**Tasks:**
1. Summarize the forum thread about national nicknames in two sentences.
2. Shorten the paragraph of the forum thread about national nicknames that begins "I think using accepted slang terms" to two sentences, keeping its main points.
3. Carry on the forum thread about national nicknames from the point where it stops.

Epidemic more's the pity. I get quite annoyed at the very PC BBC which in turn expects me not to be offended by the frequent and totally gratuitous use of four letter words in dramas and documentaries that I am supposed to enjoy and laugh at.


----------



## Mattskii

I think using accepted slang terms which are not disrespectful, like Pom or Yank, is one thing. Slurring an entire nation as 'frenchies' like they were something worth avoiding is another. It is just disrespectful, divisive, and yes - racist! I though we were growing past such things these days. If respecting each other is still so unpopular, I don't hold up much hope for peace in the world any time soon


----------



## Pgmills

I think you will find that there are many who find the terms Pom and Yank perjorative. The OED defines Pom as being derogatory. I don't agree with them but I guess it all depends on how one turns the kaleidoscope.


----------



## travelling-man

I don't see any difference between calling an American a Yank, a Brit a Pom, an Estrangeros, or rosbif or a Limey, A frenchman a Frog or a Frenchy - Quite honestly I don't find any of it offensive. 

Matt, you'd probably say that calling a black American an African American is acceptable but in reality, that same description could be applied to a white Afrikaner living in America but I wonder if you would find the former acceptable and the latter offensive ....... and that to me is racist and offensive.


----------



## Mattskii

travelling-man said:


> I don't see any difference between calling an American a Yank, a Brit a Pom, an Estrangeros, or rosbif or a Limey, A frenchman a Frog or a Frenchy - Quite honestly I don't find any of it offensive.
> 
> Matt, you'd probably say that calling a black American an African American is acceptable but in reality, that same description could be applied to a white Afrikaner living in America but I wonder if you would find the former acceptable and the latter offensive ....... and that to me is racist and offensive.

**Supplied material:**
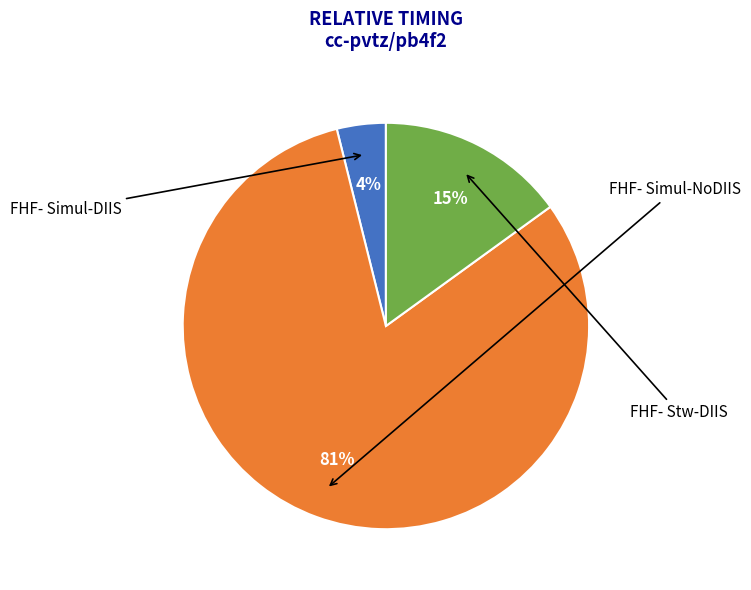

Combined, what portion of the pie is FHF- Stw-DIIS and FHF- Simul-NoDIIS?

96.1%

**Responses by item number:**
1. Forum participants debate whether nicknames for nationalities are offensive. Mattskii accepts slang such as Pom or Yank but calls labeling the French "frenchies" disrespectful and racist, Pgmills notes that the OED defines Pom as derogatory, and travelling-man finds none of these terms offensive.

2. Accepted slang that isn't disrespectful, such as Pom or Yank, differs from slurring a whole nation as "frenchies," which is disrespectful, divisive and racist. The writer had thought such attitudes were fading and has little hope for world peace if mutual respect remains unpopular.

3.
I think it is important to remember there is a distinction between what people choose to call themselves, and what other people choose to call them. I don't find it offensive when an African African calls himself a '******', I do find it offensive if a white man calls him/her that. It really does not matter which specific word was used. The message itself was wrong. You may not be offended by the word 'frenchie', fair enough. I certainly find the message he was conveying pretty backwards. 

'Great plan, it avoids going anywhere near the French' to paraphrase. 

There, no bad words used, because this is not about bad words. It is about bad messages.


----------



## travelling-man

Strewth mate......... don't you feel this PC BS is a little over the top?

Either way and getting back on subject, are you giving up on trying to get the motor home matriculated?


----------



## Mattskii

travelling-man said:


> Strewth mate......... don't you feel this PC BS is a little over the top?
> 
> Either way and getting back on subject, are you giving up on trying to get the motor home matriculated?


Yup, given up. Too many obstacles. Quite sad about it, but what can you do? I can't get a certificate of type with the habitation door on the wrong side, so that kind of seals our fate


----------



## travelling-man

Mattskii said:


> Yup, given up. Too many obstacles. Quite sad about it, but what can you do? I can't get a certificate of type with the habitation door on the wrong side, so that kind of seals our fate


Sorry to hear it....... I've no idea what the vehicle is worth in the UK and/or what it'll cost to get it there but if the margins are narrow, have you considered stripping the vehicle here, selling all the campervan interior & perhaps engine & gearbox etc and then scrapping what's left.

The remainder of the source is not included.